Fans want the sport to be the 'pinnacle', again whatever that means, I don't recall F1 ever being the zenith of what is possible in engineering. But this unspecifiable desire is why the 2017 cars are so much harder to pass. They increased drag and downforce from the last few years to make the cars 'faster' (still slower over a race distance than 15 years ago) without consideration to the implications. The massive wheels are contributing to the difficulty in following and were only brought in for nostalgia, i.e. to make the cars look like they did in 1993, not looking forward or being 'the pinnacle'.
IMHO the FE car is close to being the ultimate solution for a car which can follow, as it has about 1/2 the drag of an F1 car (0.8CxS vs 1.5CxS) as it only has 1/4 of the power (200kW vs 745kW), BUT it only has 1/3 the downforce (1.7CzS vs 5.0CzS).
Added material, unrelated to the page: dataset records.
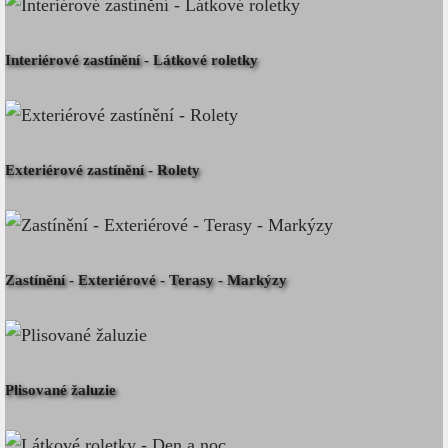
Interiérové zastínění - Látkové roletky
Exteriérové zastínění - Rolety
Zastínění - Exteriérové - Terasy - Markýzy
Plisované žaluzie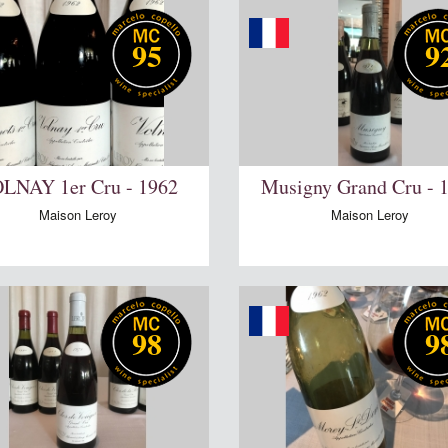
95
9
LNAY 1er Cru - 1962
Musigny Grand Cru - 
Maison Leroy
Maison Leroy
98
9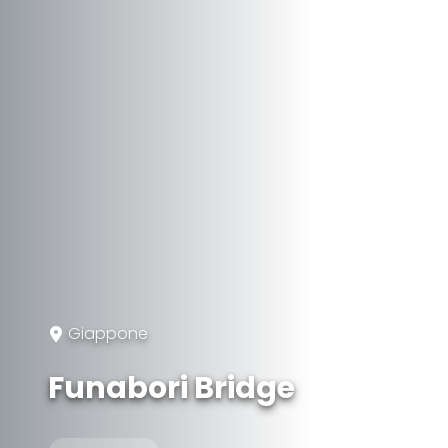
Giappone
Funabori Bridge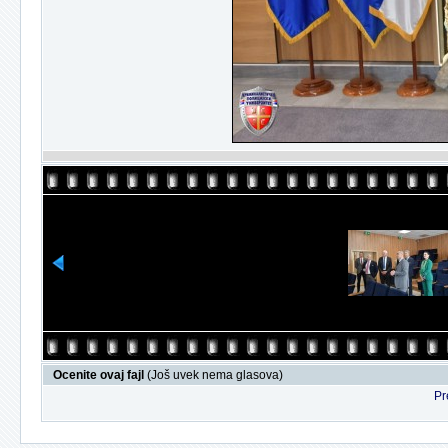
Ocenite ovaj fajl
(Još uvek nema glasova)
Pr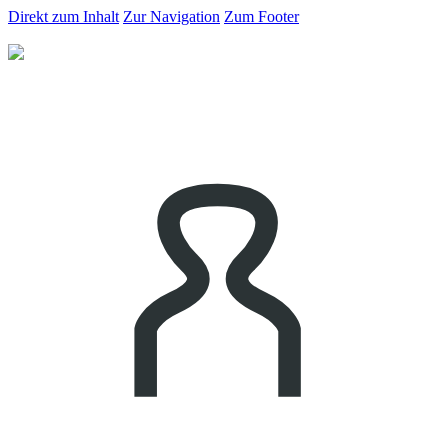
Direkt zum Inhalt
Zur Navigation
Zum Footer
You could increase the downforce, for a small increase of drag and power and have a very good race car.
I was thinking about this the other day and my new idea would look something like a cross between the Brabham BT52, a Formula E and the deltawing. Low drag, low weight, high power-to-weight, F1 doesn't need the most power or the biggest wheels or the most complex solutions to be the fastest/best/most competitive race series. Because arguably at the moment it fails on at least two of those.